Structured pose outputs
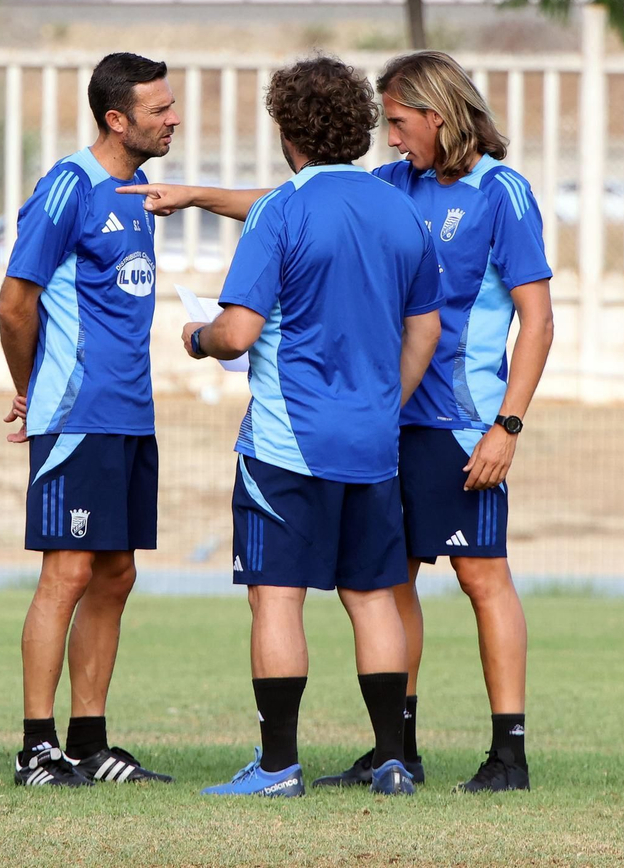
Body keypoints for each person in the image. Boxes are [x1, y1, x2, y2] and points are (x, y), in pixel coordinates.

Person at [120, 50, 553, 794]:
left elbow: (537, 320)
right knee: (386, 586)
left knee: (475, 578)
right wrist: (194, 195)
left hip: (452, 419)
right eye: (382, 122)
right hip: (384, 427)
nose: (392, 137)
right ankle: (396, 753)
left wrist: (507, 425)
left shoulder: (499, 193)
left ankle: (503, 752)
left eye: (401, 122)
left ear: (438, 114)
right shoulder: (392, 192)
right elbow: (296, 200)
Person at [181, 55, 442, 798]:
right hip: (372, 442)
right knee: (374, 595)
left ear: (286, 128)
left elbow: (238, 333)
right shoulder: (399, 211)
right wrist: (386, 403)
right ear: (361, 125)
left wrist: (198, 337)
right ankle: (393, 760)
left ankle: (276, 767)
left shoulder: (281, 210)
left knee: (277, 594)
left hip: (288, 444)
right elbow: (424, 329)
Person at [0, 52, 179, 788]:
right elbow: (16, 302)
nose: (173, 119)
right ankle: (37, 747)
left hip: (132, 414)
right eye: (158, 110)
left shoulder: (142, 191)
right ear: (116, 118)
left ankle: (91, 740)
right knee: (66, 572)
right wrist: (26, 385)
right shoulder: (67, 187)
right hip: (75, 414)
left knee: (117, 572)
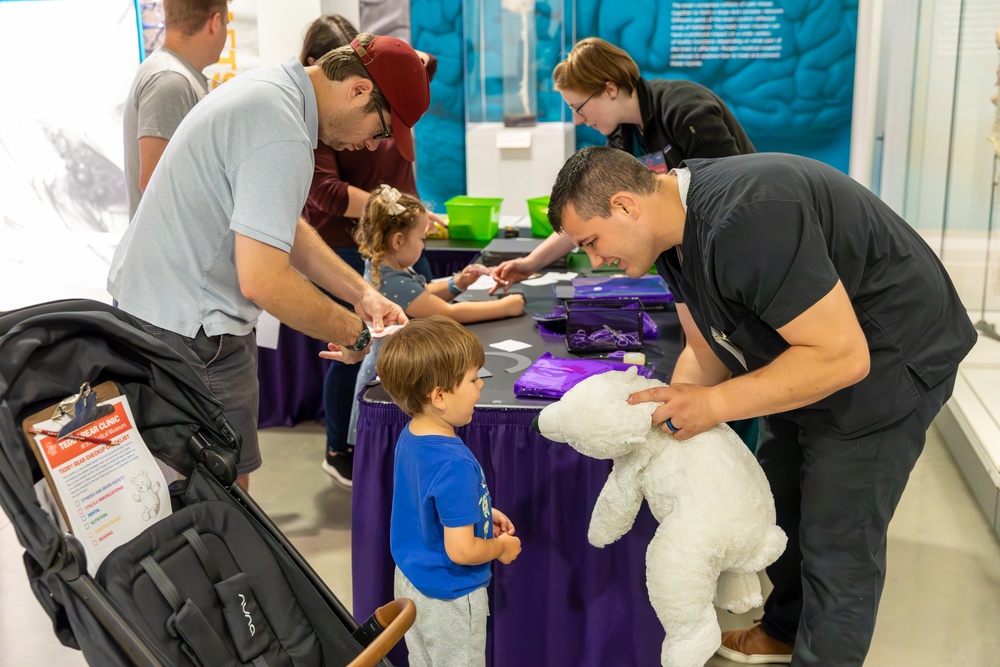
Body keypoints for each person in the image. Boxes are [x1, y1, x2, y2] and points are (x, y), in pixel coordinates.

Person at [546, 146, 978, 666]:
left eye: (592, 242)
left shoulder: (746, 216)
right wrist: (672, 418)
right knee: (781, 499)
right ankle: (783, 630)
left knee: (836, 542)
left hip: (887, 359)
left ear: (624, 205)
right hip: (809, 354)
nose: (593, 260)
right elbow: (704, 350)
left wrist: (715, 404)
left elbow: (842, 358)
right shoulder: (667, 233)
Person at [108, 33, 431, 490]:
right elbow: (264, 280)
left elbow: (284, 229)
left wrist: (363, 294)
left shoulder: (272, 93)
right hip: (188, 331)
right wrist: (355, 332)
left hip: (167, 315)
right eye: (380, 130)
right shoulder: (280, 128)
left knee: (213, 498)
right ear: (359, 90)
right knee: (219, 503)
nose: (373, 146)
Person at [490, 36, 753, 293]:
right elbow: (587, 213)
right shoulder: (621, 136)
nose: (578, 120)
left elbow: (727, 193)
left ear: (609, 89)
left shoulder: (685, 109)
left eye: (578, 107)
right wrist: (530, 263)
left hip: (736, 245)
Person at [298, 14, 440, 486]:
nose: (372, 144)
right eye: (378, 131)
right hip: (344, 242)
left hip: (385, 238)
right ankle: (341, 446)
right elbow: (324, 200)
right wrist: (392, 209)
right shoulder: (306, 126)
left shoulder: (362, 101)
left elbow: (421, 66)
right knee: (352, 357)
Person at [339, 185, 525, 476]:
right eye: (422, 238)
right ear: (399, 240)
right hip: (391, 380)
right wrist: (506, 306)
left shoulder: (386, 267)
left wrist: (457, 283)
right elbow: (445, 312)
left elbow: (422, 292)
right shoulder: (391, 281)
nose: (424, 245)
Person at [376, 315, 522, 666]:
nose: (481, 387)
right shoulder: (455, 463)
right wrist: (500, 546)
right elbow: (461, 550)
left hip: (411, 584)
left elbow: (427, 505)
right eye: (473, 379)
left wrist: (483, 510)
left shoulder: (412, 435)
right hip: (450, 598)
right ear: (440, 396)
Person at [123, 0, 229, 220]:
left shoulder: (175, 75)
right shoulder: (169, 80)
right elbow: (154, 183)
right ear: (215, 23)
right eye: (226, 22)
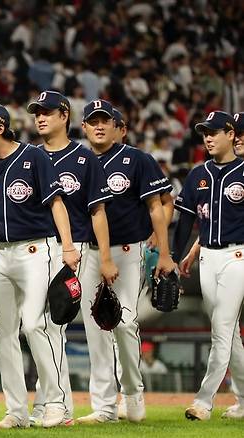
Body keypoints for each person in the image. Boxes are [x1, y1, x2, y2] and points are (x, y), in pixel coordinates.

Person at [0, 102, 81, 429]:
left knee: (33, 325)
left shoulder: (34, 157)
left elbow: (57, 203)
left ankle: (56, 403)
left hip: (35, 251)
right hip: (0, 255)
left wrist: (67, 247)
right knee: (3, 332)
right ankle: (17, 410)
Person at [76, 99, 175, 425]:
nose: (99, 125)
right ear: (85, 127)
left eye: (105, 120)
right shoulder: (79, 161)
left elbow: (157, 207)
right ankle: (104, 406)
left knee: (125, 322)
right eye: (94, 121)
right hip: (89, 253)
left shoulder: (136, 159)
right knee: (95, 329)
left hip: (128, 252)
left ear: (117, 126)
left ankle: (133, 393)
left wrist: (164, 252)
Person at [25, 91, 118, 427]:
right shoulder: (29, 156)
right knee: (43, 327)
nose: (40, 117)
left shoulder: (83, 158)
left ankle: (96, 405)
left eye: (47, 112)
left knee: (91, 327)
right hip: (37, 247)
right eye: (37, 112)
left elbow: (98, 211)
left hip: (78, 249)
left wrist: (105, 258)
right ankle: (51, 402)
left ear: (64, 115)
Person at [174, 111, 244, 421]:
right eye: (205, 132)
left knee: (222, 328)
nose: (209, 137)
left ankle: (203, 402)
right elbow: (187, 219)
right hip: (207, 258)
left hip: (238, 256)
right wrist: (175, 258)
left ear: (231, 134)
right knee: (231, 336)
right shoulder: (196, 174)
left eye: (215, 131)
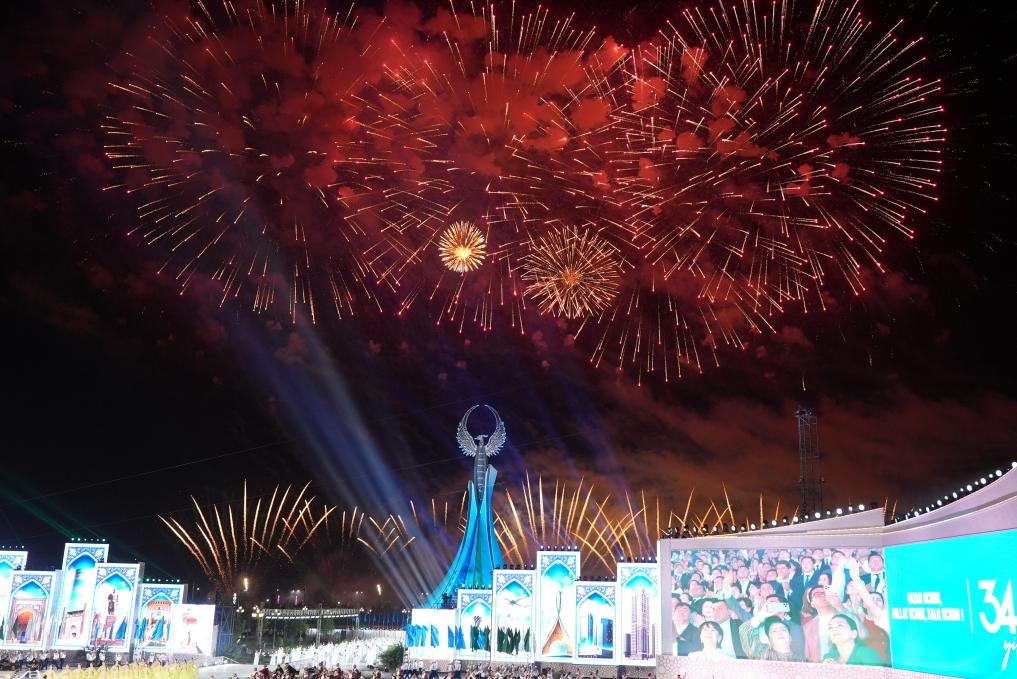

PROBLEM DESCRIPTION:
The answer is the full set of records printed exactly, less the pictures.

RESULT OF THIS TASK:
Body keypoints for each person in the image. Boxes are [x1, y1, x2, y2] and points are (x, y), in pixel coordinates.

Person at [120, 50, 553, 794]:
left elbow: (537, 320)
right knee: (386, 586)
left knee: (475, 578)
right wrist: (194, 195)
left hip: (452, 419)
right eye: (382, 122)
right hip: (384, 427)
nose: (392, 137)
right ankle: (396, 753)
left wrist: (507, 425)
left shoulder: (499, 193)
left ankle: (503, 752)
left eye: (401, 122)
left ear: (438, 114)
right shoulder: (392, 192)
right elbow: (296, 200)
Person at [181, 55, 442, 798]:
right hip: (372, 442)
right knee: (374, 595)
left ear: (286, 128)
left elbow: (238, 333)
right shoulder: (399, 211)
right wrist: (386, 403)
right ear: (361, 125)
left wrist: (198, 337)
right ankle: (393, 760)
left ankle: (276, 767)
left shoulder: (281, 210)
left knee: (277, 594)
left hip: (288, 444)
right elbow: (424, 329)
Person at [0, 52, 179, 788]:
right elbow: (16, 302)
nose: (173, 119)
right ankle: (37, 747)
left hip: (132, 414)
right eye: (158, 110)
left shoulder: (142, 191)
right ear: (116, 118)
left ankle: (91, 740)
right knee: (66, 572)
right wrist: (26, 385)
right shoulder: (67, 187)
right hip: (75, 414)
left knee: (117, 572)
Body keypoints for each person in the image. Boxes are [x1, y1, x2, y2] and points are (x, y), in pixel coordinates.

Person at [546, 146, 978, 666]:
left eye: (592, 242)
left shoulder: (746, 216)
right wrist: (672, 418)
right knee: (781, 499)
right ankle: (783, 630)
left knee: (836, 542)
left hip: (887, 359)
left ear: (624, 205)
right hip: (809, 354)
nose: (593, 260)
right elbow: (704, 350)
left wrist: (715, 404)
left elbow: (842, 358)
right shoulder: (667, 233)
Person at [108, 33, 431, 490]:
right elbow: (264, 280)
left elbow: (284, 229)
left wrist: (363, 294)
left shoulder: (272, 93)
right hip: (188, 331)
right wrist: (355, 332)
left hip: (167, 315)
right eye: (380, 130)
right shoulder: (280, 128)
left knee: (213, 498)
right ear: (359, 90)
right knee: (219, 503)
nose: (373, 146)
Person at [490, 36, 753, 293]:
right elbow: (587, 213)
right shoulder: (621, 136)
nose: (578, 120)
left elbow: (727, 193)
left ear: (609, 89)
left shoulder: (685, 109)
left eye: (578, 107)
right wrist: (530, 263)
left hip: (736, 245)
Person at [298, 14, 440, 486]:
nose: (372, 144)
right eye: (378, 131)
right hip: (344, 242)
left hip: (385, 238)
right ankle: (341, 446)
right elbow: (324, 200)
right wrist: (392, 209)
right shoulder: (306, 126)
left shoulder: (362, 101)
left elbow: (421, 66)
right knee: (352, 357)
Person at [339, 185, 525, 476]:
right eye: (422, 238)
right ear: (399, 240)
right hip: (391, 380)
right wrist: (506, 306)
left shoulder: (386, 267)
left wrist: (457, 283)
right elbow: (445, 312)
left elbow: (422, 292)
right shoulder: (391, 281)
nose: (424, 245)
Person at [376, 315, 522, 666]:
nose: (481, 387)
right shoulder: (455, 463)
right wrist: (500, 546)
right elbow: (461, 550)
left hip: (411, 584)
left elbow: (427, 505)
right eye: (473, 379)
left wrist: (483, 510)
left shoulder: (412, 435)
right hip: (450, 598)
right ear: (440, 396)
Person at [123, 0, 229, 220]:
left shoulder: (175, 75)
right shoulder: (169, 80)
right elbow: (154, 183)
right ear: (215, 23)
right eye: (226, 22)
Body keypoints for each person in the image. Boxes are [x1, y1, x2, y2] and points are (x, y), in pixel coordinates.

Person at [0, 102, 81, 429]:
left knee: (33, 325)
left shoulder: (34, 157)
left elbow: (57, 203)
left ankle: (56, 403)
left hip: (35, 251)
right hip: (0, 255)
left wrist: (67, 247)
right knee: (3, 332)
right ankle: (17, 410)
Person at [76, 99, 175, 425]:
nose: (99, 125)
right ear: (85, 127)
left eye: (105, 120)
right shoulder: (79, 161)
left elbow: (157, 207)
right ankle: (104, 406)
left knee: (125, 322)
right eye: (94, 121)
right hip: (89, 253)
left shoulder: (136, 159)
right knee: (95, 329)
left hip: (128, 252)
left ear: (117, 126)
left ankle: (133, 393)
left wrist: (164, 252)
Person at [25, 91, 118, 427]:
right shoulder: (29, 156)
right knee: (43, 327)
nose: (40, 117)
left shoulder: (83, 158)
left ankle: (96, 405)
left eye: (47, 112)
left knee: (91, 327)
right hip: (37, 247)
right eye: (37, 112)
left elbow: (98, 211)
left hip: (78, 249)
left wrist: (105, 258)
right ankle: (51, 402)
left ear: (64, 115)
Person at [174, 111, 244, 421]:
right eye: (205, 132)
left knee: (222, 328)
nose: (209, 137)
left ankle: (203, 402)
right elbow: (187, 219)
right hip: (207, 258)
left hip: (238, 256)
right wrist: (175, 258)
left ear: (231, 134)
right knee: (231, 336)
right shoulder: (196, 174)
left eye: (215, 131)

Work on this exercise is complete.